On January 26, 2022, the California Department of Financial Protection and Innovation (DFPI) announced its participation in a $22.5 million multi-state settlement with Nexo Capital Inc. (Nexo) relating to unregistered securities offerings in connection with the company's retail crypto lending product. In a parallel action filed by the Securities and Exchange Commission (SEC), Nexo agreed to pay the SEC an additional $22.5 million in fines to settle similar charges. In both cases, regulators alleged that Nexo offered and sold its "Earn Interest Product" (EIP) accounts to new and/or existing investors in the United States, which allegedly enabled investors to passively earn interest by loaning certain digital assets to Nexo.
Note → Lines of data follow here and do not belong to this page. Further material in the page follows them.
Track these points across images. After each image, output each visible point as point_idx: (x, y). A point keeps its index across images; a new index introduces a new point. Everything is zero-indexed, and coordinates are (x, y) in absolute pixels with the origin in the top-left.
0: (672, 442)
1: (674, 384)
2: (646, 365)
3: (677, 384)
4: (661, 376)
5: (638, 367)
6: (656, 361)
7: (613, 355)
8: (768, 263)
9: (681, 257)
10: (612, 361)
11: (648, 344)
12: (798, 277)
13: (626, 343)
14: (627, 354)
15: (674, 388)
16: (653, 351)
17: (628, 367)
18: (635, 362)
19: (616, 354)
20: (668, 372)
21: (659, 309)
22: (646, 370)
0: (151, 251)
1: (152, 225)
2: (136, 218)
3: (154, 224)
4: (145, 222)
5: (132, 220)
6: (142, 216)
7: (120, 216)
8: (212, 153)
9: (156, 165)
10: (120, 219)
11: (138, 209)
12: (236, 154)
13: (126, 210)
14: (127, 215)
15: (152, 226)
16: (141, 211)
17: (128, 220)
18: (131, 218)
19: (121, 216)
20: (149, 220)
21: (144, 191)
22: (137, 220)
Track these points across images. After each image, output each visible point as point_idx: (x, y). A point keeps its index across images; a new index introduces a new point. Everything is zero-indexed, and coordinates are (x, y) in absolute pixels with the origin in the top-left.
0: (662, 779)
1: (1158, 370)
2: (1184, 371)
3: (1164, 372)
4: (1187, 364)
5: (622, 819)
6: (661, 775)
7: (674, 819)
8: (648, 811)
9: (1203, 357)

Although Nexo is an off-shore company, the DFPI, other state regulators, and the SEC launched investigations and filed actions in multiple jurisdictions alleging that Nexo offered and sold unregistered or unqualified securities to retail investors in the United States, including California. Nexo allegedly promoted the EIP to investors primarily through its website by providing a list of supported virtual currencies and their corresponding interest rates. It also allegedly promoted the EIP on social media through various platforms, including Twitter, Instagram, and YouTube.

The Nexo settlements reflect a heightened awareness and commitment of resources by federal and state agencies in regulating and prosecuting lenders operating in the digital asset and cryptocurrency space. Despite the lack of any formal rulemaking process governing crypto lending, the SEC has adopted a broad view of what is a security and pursued enforcement actions against crypto lenders, regardless of whether investors were actually harmed. Last year, the SEC and the states extracted a $100 million settlement from BlockFi Lending LLC relating to its crypto loan program. Half of that was to be paid to the SEC, the other half to multiple states, but in the meantime, BlockFi has gone bankrupt.

Last month, SEC Commissioner Hester Peirce criticized this "regulation-by-arbitrary-and-tardy-enforcement-actions approach" as "the opposite of a rational regulatory framework" and stated that the SEC "needs to conduct better, more precise, and more transparent legal analysis" in developing a coherent legal framework for crypto.

Although the DFPI has invited comments on the regulation of crypto asset-related financial products, it has not yet adopted any formal rules regulating crypto lending. However, as with the SEC, the DFPI has adopted a broad interpretation of "securities" to include crypto lending products and found that crypto lending platforms are covered "persons" or "service providers" under the California Financial Code. Notably, in announcing the Nexo settlement, DFPI Commissioner Clothilde Hewlett singled out "[n]ewer financial services companies, especially those involved with crypto assets" and stated that the Nexo settlement "is a part of a larger DFPI effort to investigate companies that offer crypto interest accounts."

Therefore, it is apparent that companies offering crypto asset lending products are under the microscope, and regulators will pursue enforcement actions before engaging in a formal rulemaking process to clarify the legal framework that governs these financial products. No company should enter the business without competent banking and crypto law advice.